→ **Problem**: Search the listing for the string "after" and copy every line that contains it.

________________

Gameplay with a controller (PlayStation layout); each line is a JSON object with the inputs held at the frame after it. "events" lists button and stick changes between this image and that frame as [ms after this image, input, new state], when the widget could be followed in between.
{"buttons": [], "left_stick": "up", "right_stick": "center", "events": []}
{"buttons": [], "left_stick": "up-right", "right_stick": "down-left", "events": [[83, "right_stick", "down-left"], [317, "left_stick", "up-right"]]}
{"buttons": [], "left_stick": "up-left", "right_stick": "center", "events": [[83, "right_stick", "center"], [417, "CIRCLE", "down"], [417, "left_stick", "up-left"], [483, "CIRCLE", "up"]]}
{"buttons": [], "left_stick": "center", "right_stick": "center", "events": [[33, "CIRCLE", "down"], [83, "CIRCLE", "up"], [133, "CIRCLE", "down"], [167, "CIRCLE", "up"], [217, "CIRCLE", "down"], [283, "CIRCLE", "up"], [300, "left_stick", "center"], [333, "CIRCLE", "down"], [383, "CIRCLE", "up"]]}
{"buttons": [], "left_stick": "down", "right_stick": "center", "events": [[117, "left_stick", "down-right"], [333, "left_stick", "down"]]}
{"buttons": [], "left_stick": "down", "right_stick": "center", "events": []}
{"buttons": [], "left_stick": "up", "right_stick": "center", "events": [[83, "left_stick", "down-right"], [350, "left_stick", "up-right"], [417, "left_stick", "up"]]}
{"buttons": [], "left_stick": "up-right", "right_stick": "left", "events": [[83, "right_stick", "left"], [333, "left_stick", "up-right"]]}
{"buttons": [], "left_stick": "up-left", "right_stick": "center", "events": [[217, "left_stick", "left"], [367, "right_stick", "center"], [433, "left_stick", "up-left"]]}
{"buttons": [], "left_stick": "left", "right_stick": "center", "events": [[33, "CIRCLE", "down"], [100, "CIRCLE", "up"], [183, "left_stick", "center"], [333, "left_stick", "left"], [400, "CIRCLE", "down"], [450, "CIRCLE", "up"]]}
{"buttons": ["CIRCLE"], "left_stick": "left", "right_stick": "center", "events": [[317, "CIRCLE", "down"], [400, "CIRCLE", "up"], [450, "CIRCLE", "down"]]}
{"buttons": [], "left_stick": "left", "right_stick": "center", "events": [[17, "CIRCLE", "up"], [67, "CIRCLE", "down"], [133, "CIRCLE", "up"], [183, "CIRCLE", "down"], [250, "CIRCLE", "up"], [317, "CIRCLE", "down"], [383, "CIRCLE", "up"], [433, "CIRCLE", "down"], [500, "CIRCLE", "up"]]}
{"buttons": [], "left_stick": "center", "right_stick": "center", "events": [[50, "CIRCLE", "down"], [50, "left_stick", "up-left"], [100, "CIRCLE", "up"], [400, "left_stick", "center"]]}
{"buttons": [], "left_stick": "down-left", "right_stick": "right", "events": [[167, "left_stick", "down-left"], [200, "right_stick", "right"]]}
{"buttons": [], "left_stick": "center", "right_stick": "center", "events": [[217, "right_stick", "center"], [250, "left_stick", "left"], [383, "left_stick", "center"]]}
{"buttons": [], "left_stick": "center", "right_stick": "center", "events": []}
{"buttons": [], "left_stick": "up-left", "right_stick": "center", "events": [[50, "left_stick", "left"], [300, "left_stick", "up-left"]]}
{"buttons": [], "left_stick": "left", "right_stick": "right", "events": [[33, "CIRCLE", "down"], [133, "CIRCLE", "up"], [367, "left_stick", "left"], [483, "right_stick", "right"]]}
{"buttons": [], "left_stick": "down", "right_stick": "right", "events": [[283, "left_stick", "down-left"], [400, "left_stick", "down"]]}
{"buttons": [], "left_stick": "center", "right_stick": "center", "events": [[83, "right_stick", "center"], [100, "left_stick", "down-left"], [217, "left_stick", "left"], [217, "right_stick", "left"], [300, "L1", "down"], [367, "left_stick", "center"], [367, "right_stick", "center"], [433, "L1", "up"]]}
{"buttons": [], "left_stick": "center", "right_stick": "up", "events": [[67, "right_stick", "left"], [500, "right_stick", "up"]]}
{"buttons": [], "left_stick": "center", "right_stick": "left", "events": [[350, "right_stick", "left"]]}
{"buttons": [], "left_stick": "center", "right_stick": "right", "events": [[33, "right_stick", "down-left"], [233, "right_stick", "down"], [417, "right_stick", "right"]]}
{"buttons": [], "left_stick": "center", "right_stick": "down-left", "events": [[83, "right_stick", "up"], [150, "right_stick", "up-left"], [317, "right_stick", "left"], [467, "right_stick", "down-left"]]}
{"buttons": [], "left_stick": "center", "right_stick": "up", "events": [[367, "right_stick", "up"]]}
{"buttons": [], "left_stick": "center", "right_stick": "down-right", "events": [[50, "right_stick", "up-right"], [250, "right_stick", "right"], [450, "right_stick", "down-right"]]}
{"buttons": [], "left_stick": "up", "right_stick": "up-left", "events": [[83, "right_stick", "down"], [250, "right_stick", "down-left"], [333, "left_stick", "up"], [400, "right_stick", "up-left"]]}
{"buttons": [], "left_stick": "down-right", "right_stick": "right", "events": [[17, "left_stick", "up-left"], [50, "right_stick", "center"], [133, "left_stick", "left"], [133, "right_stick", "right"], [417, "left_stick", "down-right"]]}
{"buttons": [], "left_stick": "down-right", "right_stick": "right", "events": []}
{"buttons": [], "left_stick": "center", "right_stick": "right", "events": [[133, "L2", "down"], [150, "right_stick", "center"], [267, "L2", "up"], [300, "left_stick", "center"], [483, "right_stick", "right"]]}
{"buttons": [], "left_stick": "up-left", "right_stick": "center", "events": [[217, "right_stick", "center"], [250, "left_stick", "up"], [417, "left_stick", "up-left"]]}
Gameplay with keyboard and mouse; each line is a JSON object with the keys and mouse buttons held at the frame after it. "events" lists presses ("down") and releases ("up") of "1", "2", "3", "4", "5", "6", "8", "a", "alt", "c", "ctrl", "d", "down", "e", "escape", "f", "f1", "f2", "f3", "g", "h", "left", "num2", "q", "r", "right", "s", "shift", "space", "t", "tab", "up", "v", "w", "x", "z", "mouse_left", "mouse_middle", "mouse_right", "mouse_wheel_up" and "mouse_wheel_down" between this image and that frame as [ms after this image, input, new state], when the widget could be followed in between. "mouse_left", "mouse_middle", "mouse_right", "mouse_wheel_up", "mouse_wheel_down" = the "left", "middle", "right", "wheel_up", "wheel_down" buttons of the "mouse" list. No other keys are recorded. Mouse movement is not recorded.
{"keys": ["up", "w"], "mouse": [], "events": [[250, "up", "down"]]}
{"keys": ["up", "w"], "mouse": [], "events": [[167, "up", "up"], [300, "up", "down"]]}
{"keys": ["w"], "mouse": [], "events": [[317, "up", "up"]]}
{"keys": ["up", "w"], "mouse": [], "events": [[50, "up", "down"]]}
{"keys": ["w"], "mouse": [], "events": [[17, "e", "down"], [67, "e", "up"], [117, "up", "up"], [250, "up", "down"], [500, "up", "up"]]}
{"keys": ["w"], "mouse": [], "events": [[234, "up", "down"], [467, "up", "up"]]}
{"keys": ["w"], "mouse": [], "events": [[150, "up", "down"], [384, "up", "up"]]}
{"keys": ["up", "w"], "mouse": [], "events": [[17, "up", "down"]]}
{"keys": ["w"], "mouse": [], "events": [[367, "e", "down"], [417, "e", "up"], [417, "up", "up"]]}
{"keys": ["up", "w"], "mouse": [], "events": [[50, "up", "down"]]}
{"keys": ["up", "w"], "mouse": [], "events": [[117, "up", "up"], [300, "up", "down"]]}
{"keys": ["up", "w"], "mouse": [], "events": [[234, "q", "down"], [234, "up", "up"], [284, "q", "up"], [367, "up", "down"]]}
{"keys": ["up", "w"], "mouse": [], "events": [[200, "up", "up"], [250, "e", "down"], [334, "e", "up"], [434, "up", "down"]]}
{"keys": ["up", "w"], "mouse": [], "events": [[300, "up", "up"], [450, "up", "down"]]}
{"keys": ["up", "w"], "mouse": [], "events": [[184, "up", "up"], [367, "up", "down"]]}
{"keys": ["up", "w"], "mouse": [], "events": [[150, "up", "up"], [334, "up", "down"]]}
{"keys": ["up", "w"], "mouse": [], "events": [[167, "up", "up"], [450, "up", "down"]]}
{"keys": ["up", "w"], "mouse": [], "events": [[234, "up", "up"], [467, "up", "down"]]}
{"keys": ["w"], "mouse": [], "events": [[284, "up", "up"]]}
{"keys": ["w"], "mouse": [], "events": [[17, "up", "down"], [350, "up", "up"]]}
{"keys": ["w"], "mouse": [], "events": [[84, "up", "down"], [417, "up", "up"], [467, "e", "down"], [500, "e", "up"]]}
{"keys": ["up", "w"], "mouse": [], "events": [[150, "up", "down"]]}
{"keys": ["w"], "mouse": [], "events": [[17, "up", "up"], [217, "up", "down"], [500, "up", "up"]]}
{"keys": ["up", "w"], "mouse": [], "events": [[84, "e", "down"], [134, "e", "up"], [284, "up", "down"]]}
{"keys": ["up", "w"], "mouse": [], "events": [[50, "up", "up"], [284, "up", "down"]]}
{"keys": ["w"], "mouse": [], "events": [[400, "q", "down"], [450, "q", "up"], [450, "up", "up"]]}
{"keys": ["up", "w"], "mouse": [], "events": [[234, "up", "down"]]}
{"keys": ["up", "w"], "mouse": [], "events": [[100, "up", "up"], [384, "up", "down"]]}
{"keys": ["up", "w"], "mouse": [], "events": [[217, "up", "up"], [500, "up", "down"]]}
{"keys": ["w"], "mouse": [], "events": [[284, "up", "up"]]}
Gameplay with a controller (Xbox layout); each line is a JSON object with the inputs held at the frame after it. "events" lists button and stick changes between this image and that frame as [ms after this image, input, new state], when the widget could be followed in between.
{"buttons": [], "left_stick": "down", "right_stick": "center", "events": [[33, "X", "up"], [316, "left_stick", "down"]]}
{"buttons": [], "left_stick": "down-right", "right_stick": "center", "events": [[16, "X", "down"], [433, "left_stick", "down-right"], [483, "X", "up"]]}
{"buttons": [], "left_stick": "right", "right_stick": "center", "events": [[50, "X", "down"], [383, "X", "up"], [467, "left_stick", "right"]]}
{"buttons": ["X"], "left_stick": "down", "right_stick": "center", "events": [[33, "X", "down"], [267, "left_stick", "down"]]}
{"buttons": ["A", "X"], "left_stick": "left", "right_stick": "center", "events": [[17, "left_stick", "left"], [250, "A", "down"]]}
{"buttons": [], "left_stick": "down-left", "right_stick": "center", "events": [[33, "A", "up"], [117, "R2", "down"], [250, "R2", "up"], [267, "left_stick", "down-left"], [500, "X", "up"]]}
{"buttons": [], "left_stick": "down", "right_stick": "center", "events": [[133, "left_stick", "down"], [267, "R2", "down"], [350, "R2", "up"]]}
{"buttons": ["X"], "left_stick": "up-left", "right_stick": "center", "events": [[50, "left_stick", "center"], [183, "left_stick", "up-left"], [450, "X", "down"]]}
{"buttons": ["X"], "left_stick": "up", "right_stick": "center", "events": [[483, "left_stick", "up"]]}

________________

→ **Result of this task**:
Gameplay with a controller (PlayStation layout); each line is a JSON object with the inputs held at the frame after it. "events" lists button and stick changes between this image and that frame as [ms after this image, input, new state], when the widget could be followed in between.
Gameplay with keyboard and mouse; each line is a JSON object with the keys and mouse buttons held at the frame after it. "events" lists presses ("down") and releases ("up") of "1", "2", "3", "4", "5", "6", "8", "a", "alt", "c", "ctrl", "d", "down", "e", "escape", "f", "f1", "f2", "f3", "g", "h", "left", "num2", "q", "r", "right", "s", "shift", "space", "t", "tab", "up", "v", "w", "x", "z", "mouse_left", "mouse_middle", "mouse_right", "mouse_wheel_up" and "mouse_wheel_down" between this image and that frame as [ms after this image, input, new state], when the widget could be followed in between. "mouse_left", "mouse_middle", "mouse_right", "mouse_wheel_up", "mouse_wheel_down" = the "left", "middle", "right", "wheel_up", "wheel_down" buttons of the "mouse" list. No other keys are recorded. Mouse movement is not recorded.
Gameplay with a controller (Xbox layout); each line is a JSON object with the inputs held at the frame after it. "events" lists button and stick changes between this image and that frame as [ms after this image, input, new state], when the widget could be followed in between.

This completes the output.